On Sat, Jan 29, 2005 at 05:07:00PM -0500, seth vidal wrote:
> For N packages the ballanced load are log_2 N bins. Adding M
> packages touches only log_2 M bins. And the bins have a max size
> of 2^i packages where i goes from 0 to N-1. And the good news is
> you touch the bins with i < M, e.g. the small ones.
> The statistical net effect is that for M package additions to
> arbitrary N you get log_2 M downloads of a total of 2M packages.
> In relevant numbers:
> o N~=4000, log_2 N~=12
> You have 12 bins.
> o 10 security/bug fix updates, (statistically) only bins 0 to 4
> are changed amounting to 32 packages. Clients download only 5
> files worth of 32 packages in size.
> Compare with the current situation, where you need to get the
> whole lot of N packages for each update.

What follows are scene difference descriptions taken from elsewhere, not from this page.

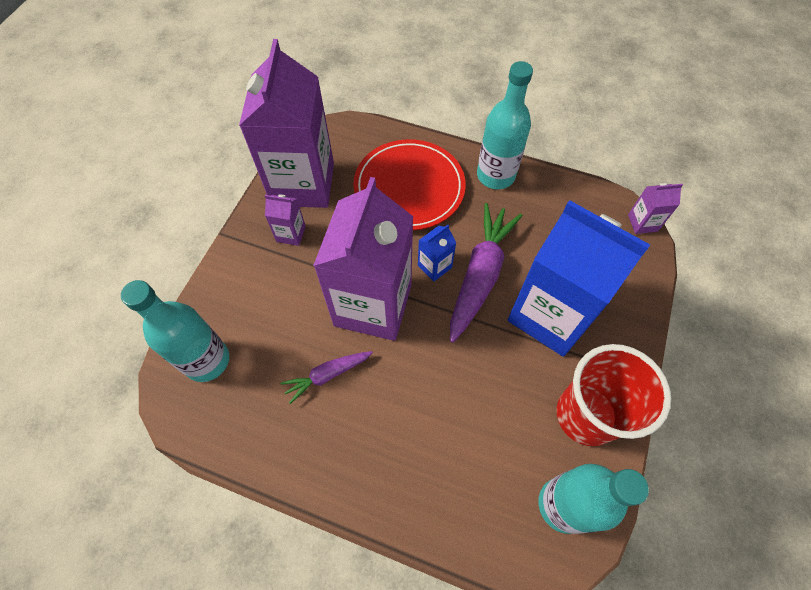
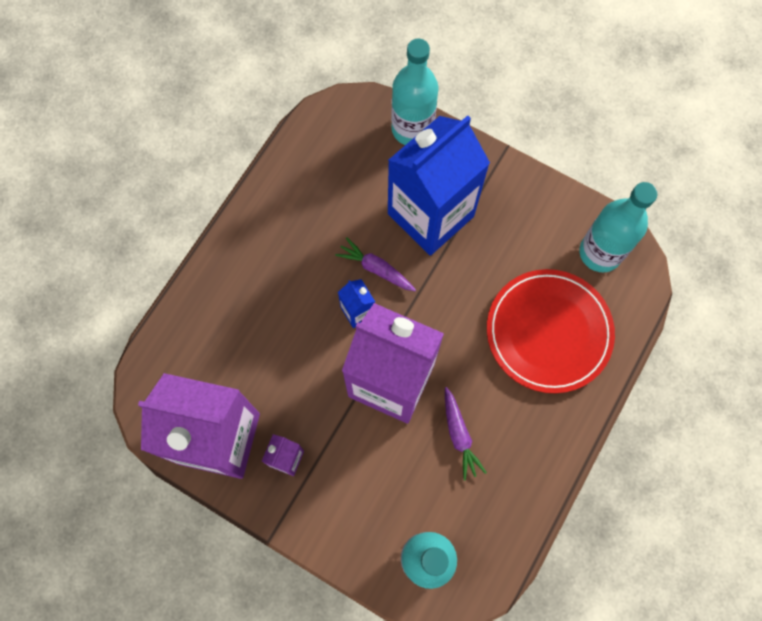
camera: 80 degrees left, 10 degrees up
red plate [353,139,466,230] -> red plate moved to [487,269,615,393]
purple carrot [450,203,522,343] -> purple carrot [335,238,416,291], size x0.54
turquoise bottle [477,61,533,189] -> turquoise bottle moved to [391,39,438,145]
red cup [557,344,671,446] -> none
purple carton [628,183,683,234] -> none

> For this to work you need to
let's be clear - for this to work YOU need to.
But far be it from to halt the steady march of progress - when you get a
chance to implement this stuff let me know.

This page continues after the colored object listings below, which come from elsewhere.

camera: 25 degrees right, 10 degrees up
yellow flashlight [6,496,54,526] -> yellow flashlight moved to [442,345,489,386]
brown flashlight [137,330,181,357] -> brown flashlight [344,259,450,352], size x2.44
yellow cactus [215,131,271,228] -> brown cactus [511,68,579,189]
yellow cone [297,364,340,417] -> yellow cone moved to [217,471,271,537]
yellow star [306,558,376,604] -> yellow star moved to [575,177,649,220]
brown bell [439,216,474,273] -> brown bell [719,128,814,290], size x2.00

Hey Seth, relax. This is just a suggested concept for improving
things. Someone may pick it up, I didn't enforce it on YOU. ;)

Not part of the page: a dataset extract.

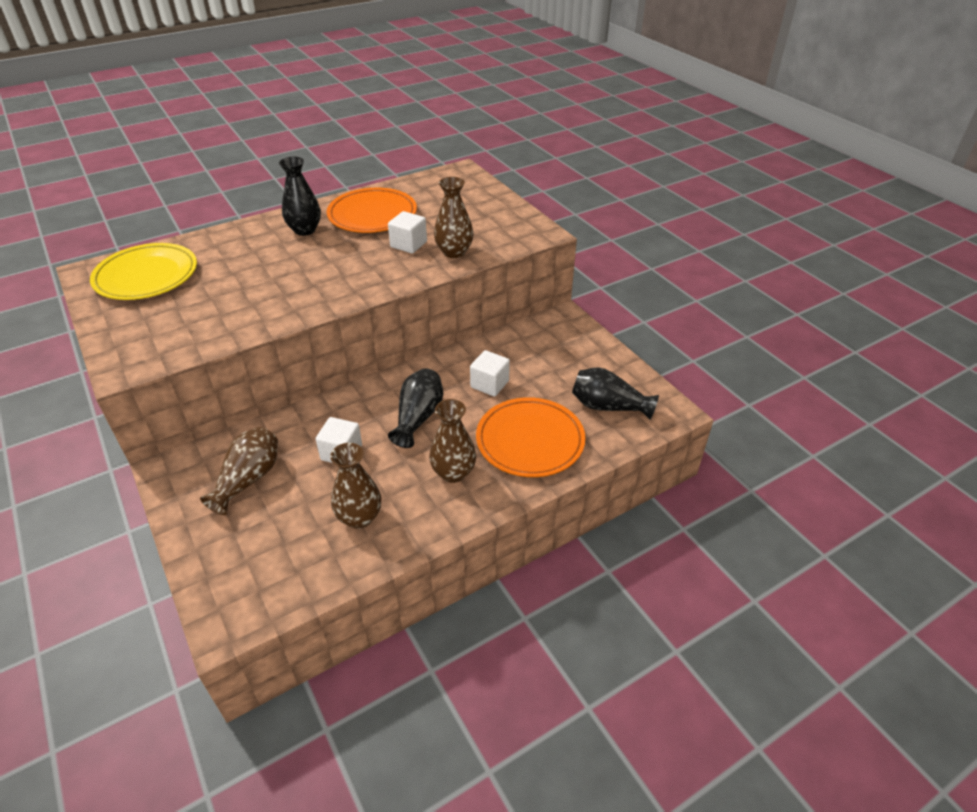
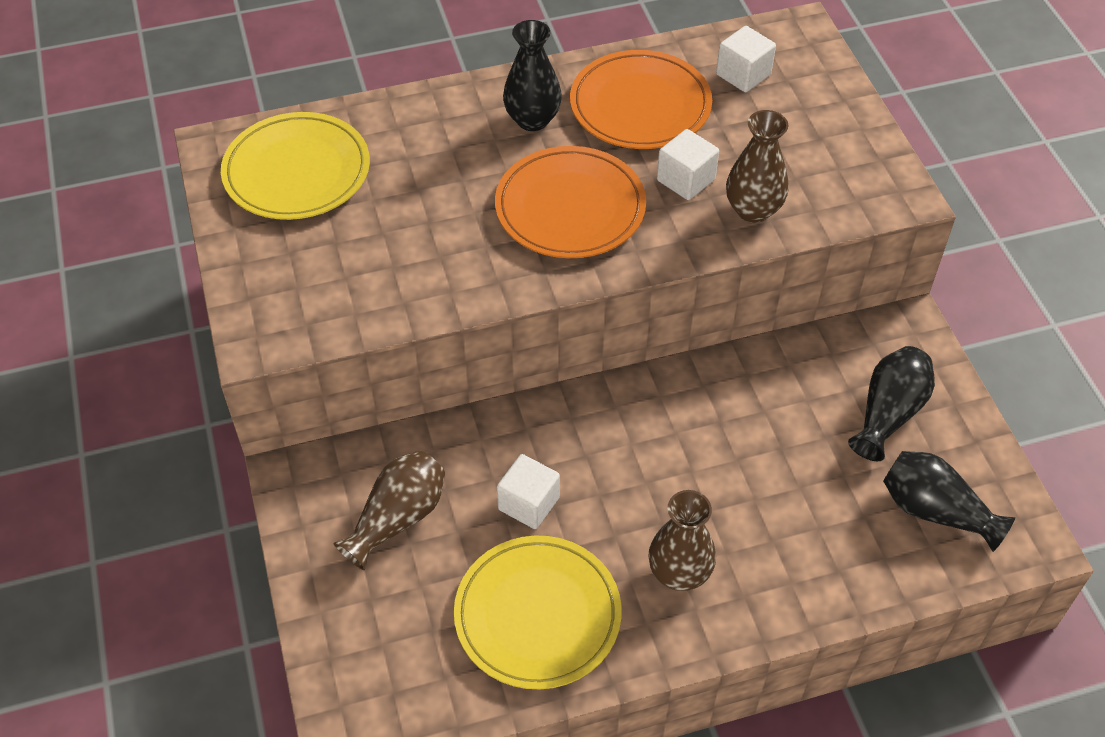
camera: 15 degrees right, 10 degrees up
brown vase [330,443,381,529] -> yellow plate [454,535,622,689]
black vase [388,368,443,448] -> black vase moved to [848,346,935,461]
white cube [470,350,510,397] -> white cube moved to [716,26,776,93]
orange plate [476,397,586,477] -> orange plate moved to [495,146,646,258]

Oh and once more - who is it gets the benefit from all this work?
It sounds like it's mostly repo maintainers - not the users.
Did you miss the "User downloads 5 files in size of 32 package
metadata _in total_ vs 4000"? E.g. the user will typically download
less than 1% of what he's downloading now. It benefits by far more the
user base (and perhaps mirror admins) than the repo creator.
> o introduce package cancelation (anti-packages ;)
Sorry, my slang is off, does this mean "no way", or "already in
development"? From the context of the rest I'd guess the first. ;)
> o introduce multiple repodata components
which buys us not all that much other than complexity of debugging.
It buys you all the nice things already outlined.
> o keep a manifest of the last state and feed the repo creation
> with the differences (packages lost, packages gained).
And how do you feed the repo creation system this data? Where do you get
it to begin with? The only way you know this information is if you
already have it
But you do, this is about incremental updates to a repository, right?
- the only way you have it is if you checked all the packages for
what has changed. Are you beginning to see the loop here?
If someone wants to combine createrepo and yum-arch into one program
it makes both at the same time that's fine - it's about an hour or two
worth of work,
That's a complete other topic.
what you're describing above is considerably more, not to
redesigning the depsolvers to deal with the new repository format.
It may even may it simpler, since you don't need to split it into more
importnant and less important data and have file dependencies computed
in two loops.
Axel.Thimm at ATrpms.net